**Dataset excerpts**
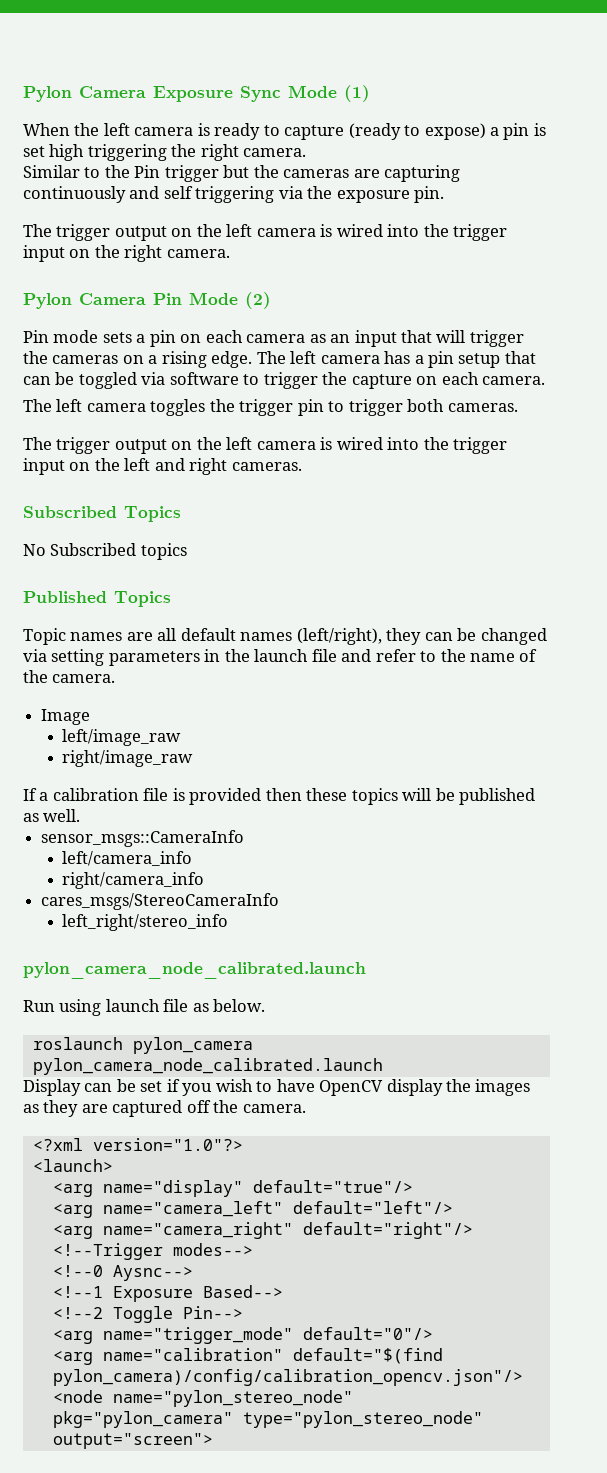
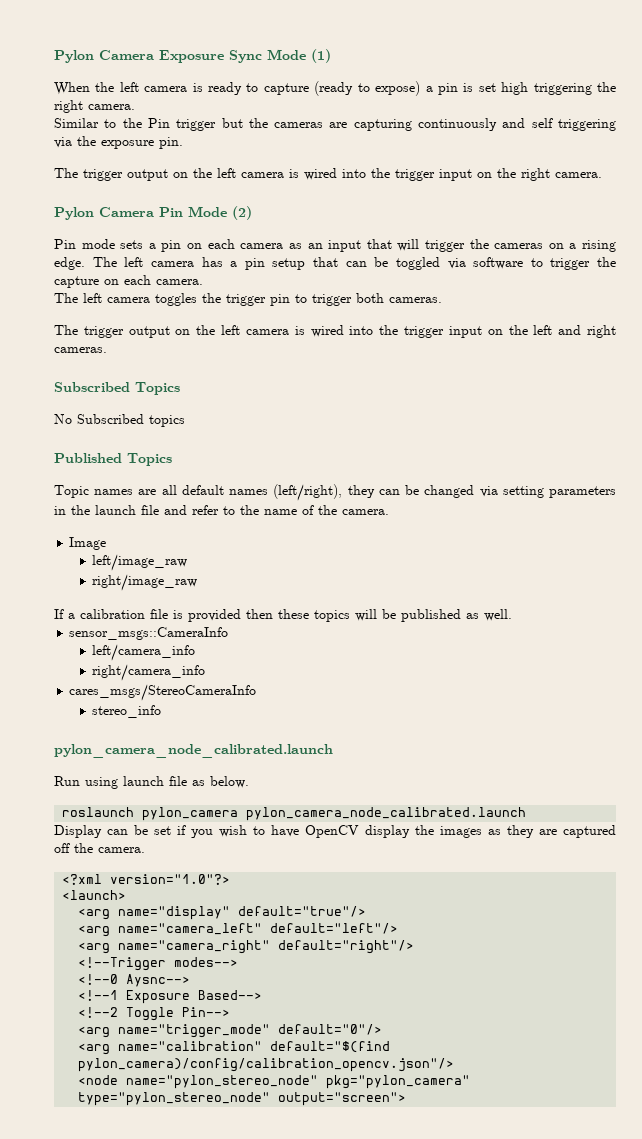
[62,914,229,931] left_right/stereo_info -> [92,705,162,718] stereo_info

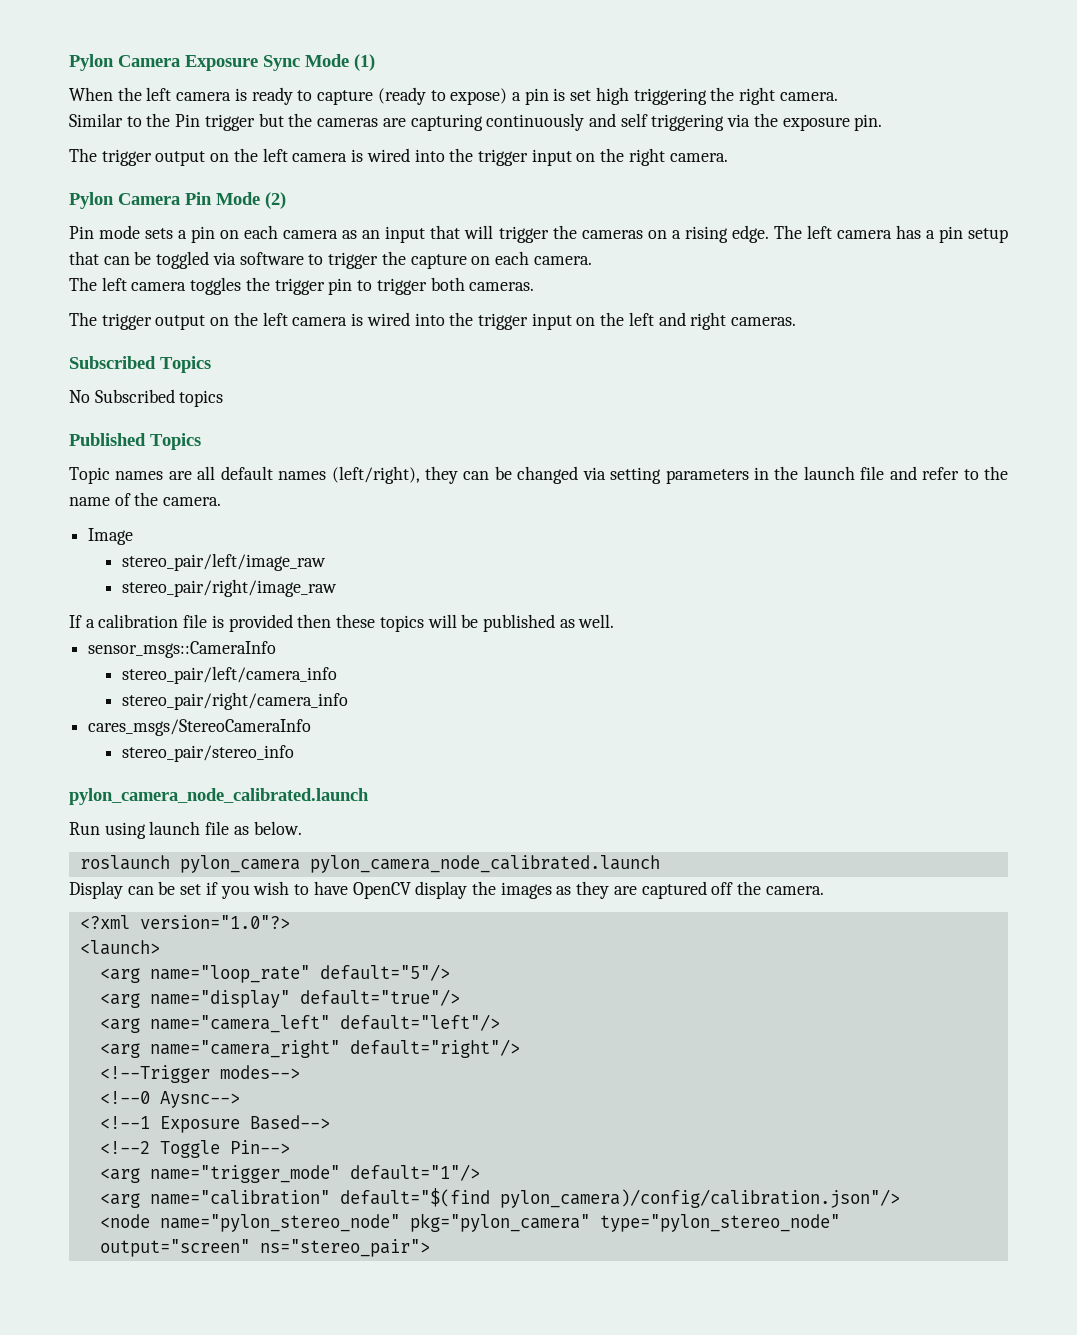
[92,554,188,571] [92,574,198,591] left/image_raw // right/image_raw -> [121,553,326,571] [121,579,337,597] stereo_pair/left/image_raw // stereo_pair/right/image_raw
[92,644,196,661] [92,664,206,681] left/camera_info // right/camera_info -> [121,666,337,684] [121,692,348,710] stereo_pair/left/camera_info // stereo_pair/right/camera_info
[92,705,162,718] stereo_info -> [121,745,294,762] stereo_pair/stereo_info
(127, 895) none -> [99,964,450,983] // <arg name="loop_rate" default="5"/>
[278,1024,383,1035] default="0"/> -> [349,1164,480,1181] default="1"/>
[78,1058,455,1072] pylon_camera)/config/calibration_opencv.json"/> -> [499,1189,900,1208] pylon_camera)/config/calibration.json"/>
[278,1092,407,1106] output="screen"> -> [99,1239,430,1257] output="screen" ns="stereo_pair">

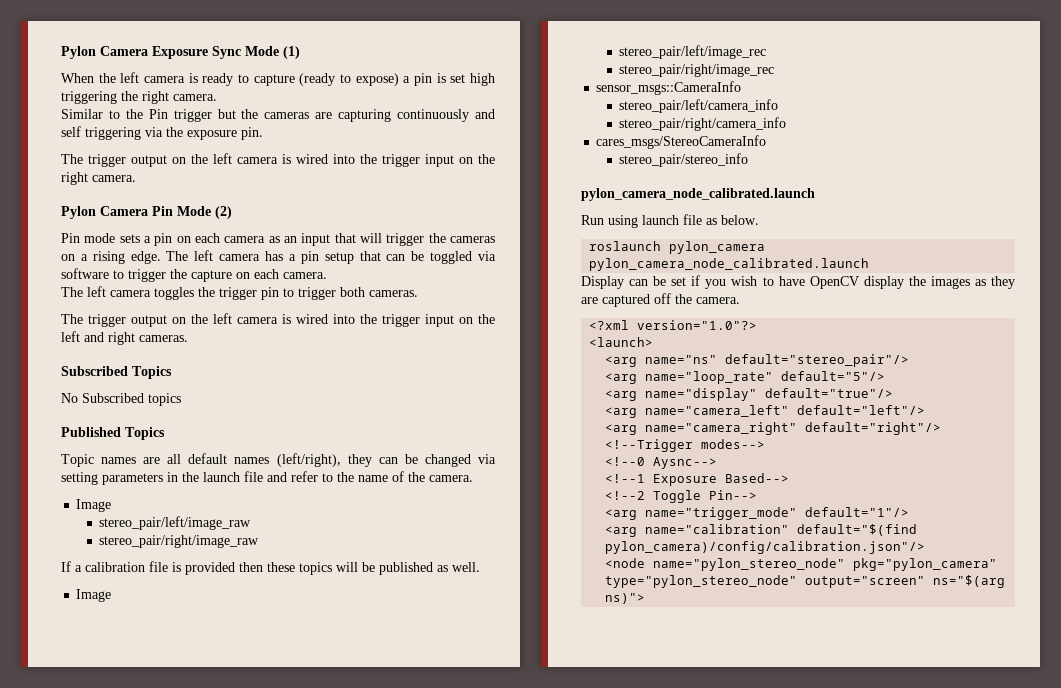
(615, 621) none -> [76,589,112,602] [619,45,767,59] [619,64,775,77] // Image // stereo_pair/left/image_rec // stereo_pair/right/image_rec
(160, 947) none -> [605,354,910,367] // <arg name="ns" default="stereo_pair"/>
[259,1239,430,1257] ns="stereo_pair"> -> [933,575,1006,588] [605,593,646,604] ns="$(arg ns)">

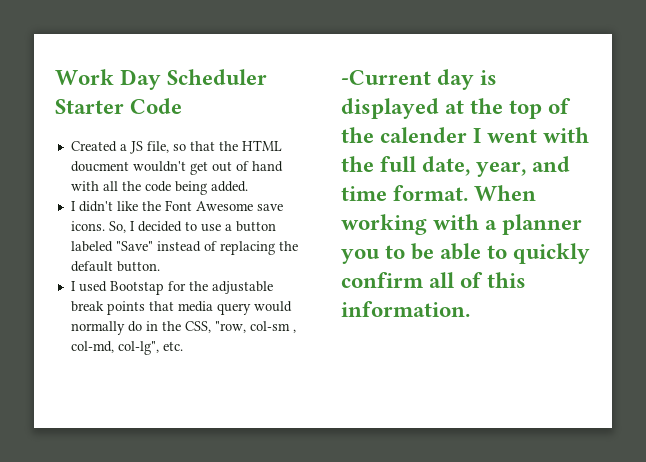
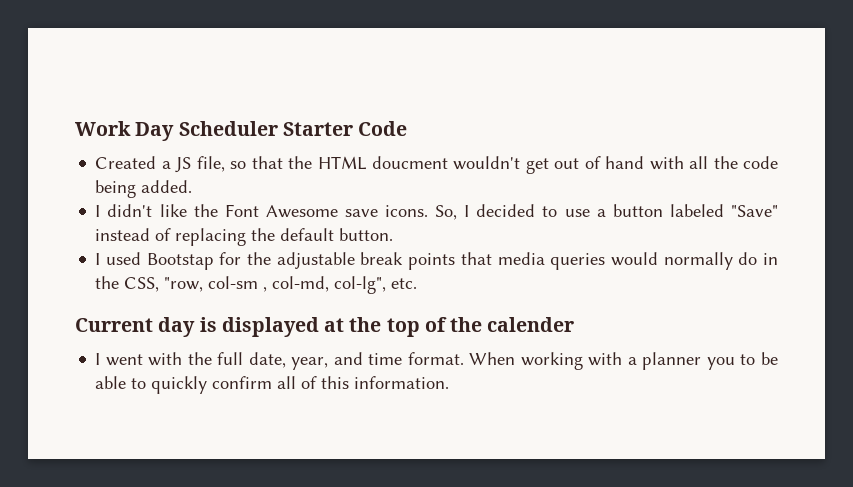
[216,303,251,315] query -> [550,253,606,270] queries
[341,70,431,85] -Current -> [75,318,153,332] Current
(468, 135) none -> (575, 324) //

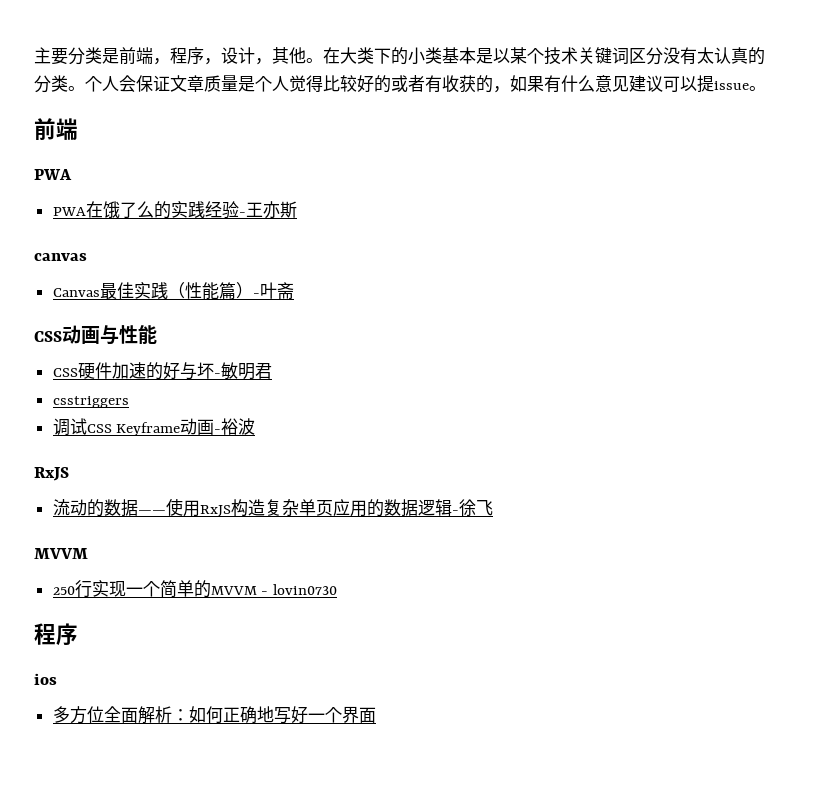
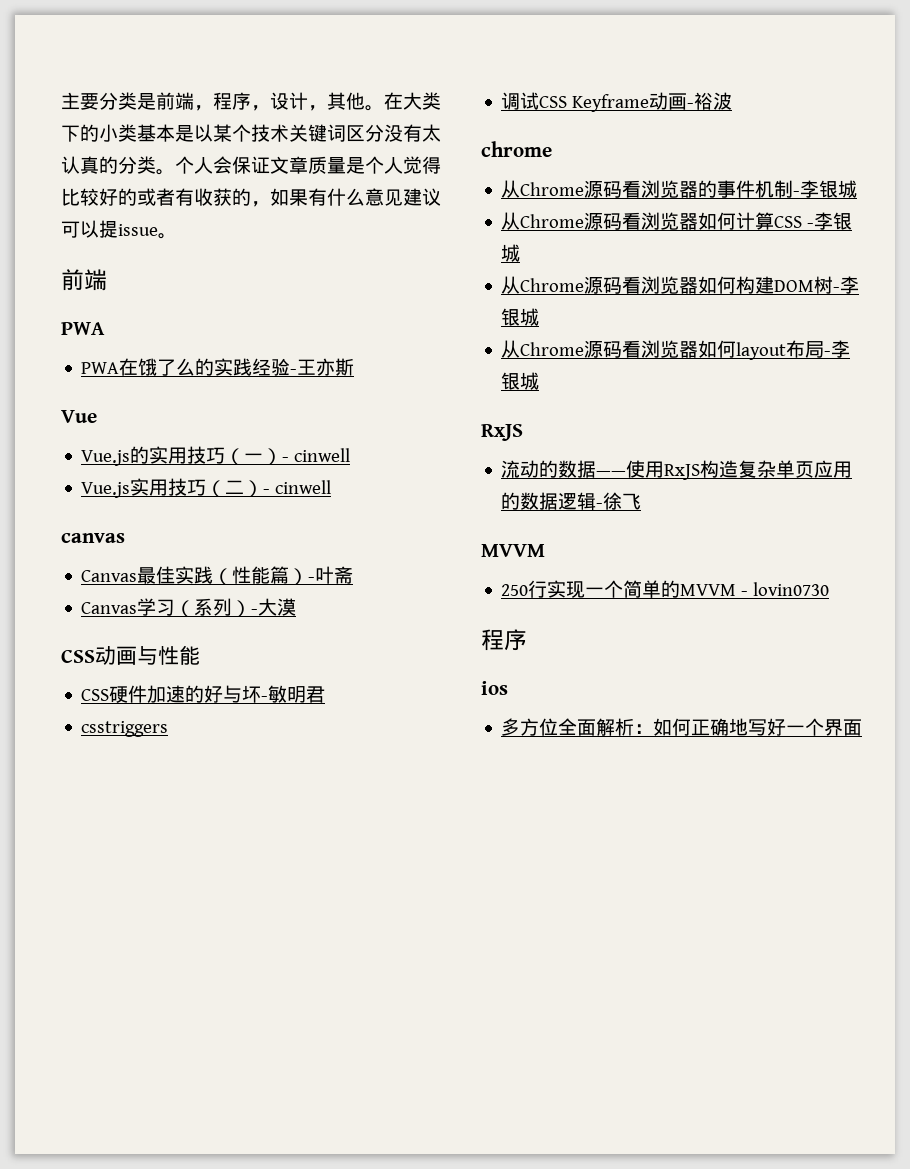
(297, 209) none -> [61,410,97,423] [81,446,351,466] [81,478,332,498] // Vue // Vue.js的实用技巧（一）- cinwell // Vue.js实用技巧（二）- cinwell
(294, 291) none -> [81,598,297,617] // Canvas学习（系列）-大漠
(256, 426) none -> [481,141,552,157] [501,180,858,198] [501,212,853,230] [501,244,521,262] [501,276,860,294] [501,308,540,326] [501,340,851,360] [501,372,540,390] // chrome // 从Chrome源码看浏览器的事件机制-李银城 // 从Chrome源码看浏览器如何计算CSS -李银城 // 从Chrome源码看浏览器如何构建DOM树-李银城 // 从Chrome源码看浏览器如何layout布局-李银城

**Exercise objective**
Everything in the records above should be retyped exactly except the pictures.

**Task solution**
[62,914,229,931] left_right/stereo_info -> [92,705,162,718] stereo_info

[92,554,188,571] [92,574,198,591] left/image_raw // right/image_raw -> [121,553,326,571] [121,579,337,597] stereo_pair/left/image_raw // stereo_pair/right/image_raw
[92,644,196,661] [92,664,206,681] left/camera_info // right/camera_info -> [121,666,337,684] [121,692,348,710] stereo_pair/left/camera_info // stereo_pair/right/camera_info
[92,705,162,718] stereo_info -> [121,745,294,762] stereo_pair/stereo_info
(127, 895) none -> [99,964,450,983] // <arg name="loop_rate" default="5"/>
[278,1024,383,1035] default="0"/> -> [349,1164,480,1181] default="1"/>
[78,1058,455,1072] pylon_camera)/config/calibration_opencv.json"/> -> [499,1189,900,1208] pylon_camera)/config/calibration.json"/>
[278,1092,407,1106] output="screen"> -> [99,1239,430,1257] output="screen" ns="stereo_pair">

(615, 621) none -> [76,589,112,602] [619,45,767,59] [619,64,775,77] // Image // stereo_pair/left/image_rec // stereo_pair/right/image_rec
(160, 947) none -> [605,354,910,367] // <arg name="ns" default="stereo_pair"/>
[259,1239,430,1257] ns="stereo_pair"> -> [933,575,1006,588] [605,593,646,604] ns="$(arg ns)">

[216,303,251,315] query -> [550,253,606,270] queries
[341,70,431,85] -Current -> [75,318,153,332] Current
(468, 135) none -> (575, 324) //

(297, 209) none -> [61,410,97,423] [81,446,351,466] [81,478,332,498] // Vue // Vue.js的实用技巧（一）- cinwell // Vue.js实用技巧（二）- cinwell
(294, 291) none -> [81,598,297,617] // Canvas学习（系列）-大漠
(256, 426) none -> [481,141,552,157] [501,180,858,198] [501,212,853,230] [501,244,521,262] [501,276,860,294] [501,308,540,326] [501,340,851,360] [501,372,540,390] // chrome // 从Chrome源码看浏览器的事件机制-李银城 // 从Chrome源码看浏览器如何计算CSS -李银城 // 从Chrome源码看浏览器如何构建DOM树-李银城 // 从Chrome源码看浏览器如何layout布局-李银城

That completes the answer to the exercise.